▸ **Задание 1**
Определите, согласуются ли с отрывком воспоминаний об отце следующие утверждения: (а) отец работал учителем с шестнадцати лет; (б) отец считал, что судьбу человека определяют обстоятельства; (в) отец брался за дела, чтобы его отметили. На каждое утверждение ответьте «да» или «нет» и дословно приведите решающие слова отрывка.
▸ **Задание 2**
Продолжите отрывок воспоминаний об отце, начав сразу после его последней реплики.

▸ **Отрывок для чтения**
★ ★ ★ ★
Думаю, что этим свойством в полной мере обладал папа. Рано ощутив себя взрослым (с 16-ти лет учитель, мастер на заводе), он всегда был в гуще людей и событий.
Лидер по натуре, он не ждал поручений, а брался за всё сам, будь то организация концертов в институте или поездки в отдаленные колхозы Казахстана или Южного Урала. Делал всё не из желания выделиться или быть отмеченным – его интересовал результат. И редко, когда он не соответствовал задуманному. Отсюда, видимо, его полное нежелание и неумение «одалживаться», просить о чем-то для себя и семьи; глубоко был убеждён, что человек сам строит свою судьбу. (Там же, где дело касалось больших групп людей или общественных интересов, он не просил, а требовал внимания инстанций, часто вышестоящих…).
Вот один из характерных наших диалогов, когда я сказала, что поступить сыну после армии в институт будет нелегко, хорошо бы подстраховаться…
Он вспылил:
— Нас за ручку никто не водил! Ни в институт, ни на работу. Добивались всего сами!
★ ★ ★ ★
▸ **Записи**
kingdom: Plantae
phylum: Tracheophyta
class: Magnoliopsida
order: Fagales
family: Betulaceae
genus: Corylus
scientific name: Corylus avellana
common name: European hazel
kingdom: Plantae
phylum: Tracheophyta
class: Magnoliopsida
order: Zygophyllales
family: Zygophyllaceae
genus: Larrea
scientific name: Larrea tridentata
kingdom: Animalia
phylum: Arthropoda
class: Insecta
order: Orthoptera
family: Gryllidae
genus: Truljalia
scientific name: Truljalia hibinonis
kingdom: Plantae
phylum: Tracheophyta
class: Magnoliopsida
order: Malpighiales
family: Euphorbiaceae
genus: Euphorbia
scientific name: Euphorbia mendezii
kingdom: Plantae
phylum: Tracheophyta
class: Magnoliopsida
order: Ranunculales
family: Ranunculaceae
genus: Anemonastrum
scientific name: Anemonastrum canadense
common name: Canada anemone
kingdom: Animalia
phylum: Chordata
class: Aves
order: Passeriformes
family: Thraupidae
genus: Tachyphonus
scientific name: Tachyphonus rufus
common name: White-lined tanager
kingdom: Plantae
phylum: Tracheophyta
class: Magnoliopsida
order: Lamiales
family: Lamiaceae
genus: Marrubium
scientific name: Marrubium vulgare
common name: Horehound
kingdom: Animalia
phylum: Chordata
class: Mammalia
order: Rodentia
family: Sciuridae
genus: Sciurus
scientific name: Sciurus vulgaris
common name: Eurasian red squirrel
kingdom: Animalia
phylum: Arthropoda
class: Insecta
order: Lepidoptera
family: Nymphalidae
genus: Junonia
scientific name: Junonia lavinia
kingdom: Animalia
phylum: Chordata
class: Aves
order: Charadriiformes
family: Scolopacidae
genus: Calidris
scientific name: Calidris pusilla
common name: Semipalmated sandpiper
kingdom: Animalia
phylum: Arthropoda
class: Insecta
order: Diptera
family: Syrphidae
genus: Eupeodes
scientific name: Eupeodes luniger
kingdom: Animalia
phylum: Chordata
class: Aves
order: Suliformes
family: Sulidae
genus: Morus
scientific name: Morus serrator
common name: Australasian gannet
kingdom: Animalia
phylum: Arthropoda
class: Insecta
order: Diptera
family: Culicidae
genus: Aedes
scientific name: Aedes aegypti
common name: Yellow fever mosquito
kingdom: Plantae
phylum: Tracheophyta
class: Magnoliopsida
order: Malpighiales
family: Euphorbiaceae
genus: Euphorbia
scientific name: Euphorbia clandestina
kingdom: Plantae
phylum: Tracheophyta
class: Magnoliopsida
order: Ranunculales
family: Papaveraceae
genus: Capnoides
★ ★ ★ ★
▸ **Ответ 1**
(а) Да: «с 16-ти лет учитель, мастер на заводе».
(б) Нет: «глубоко был убеждён, что человек сам строит свою судьбу».
(в) Нет: «Делал всё не из желания выделиться или быть отмеченным – его интересовал результат».

▸ **Ответ 2**
-Как раз вас-то и водили за ручку…
-Кто?
-Да государство. В тридцатые годы любой недоучка был на вес золота, а сейчас специалистов не знают куда девать.
— Это в Москве так, она прогнила! На Урале, например, всегда можно найти работу. Пусть едут на периферию!
И так далее в том же духе. До конца жизни был уверен, что нужно честно трудиться, а остальное всё приложится. В чем-то он был прав, конечно, но это больно уж длительный процесс, не всегда и жизни хватает, чтобы чего-то заметного достичь в нашем далеко не идеальном обществе.
Вспоминаю один эпизод.
В первый наш год жизни в Москве я безуспешно пыталась найти работу по специальности. Студентку второго курса Муз.-пед. института им.Гнесиных без рекомендаций и стажа не торопились принимать, даже если было место. Я перевелась на заочное, имела маленького ребенка и хотела зарабатывать хотя бы на кино и трамвай.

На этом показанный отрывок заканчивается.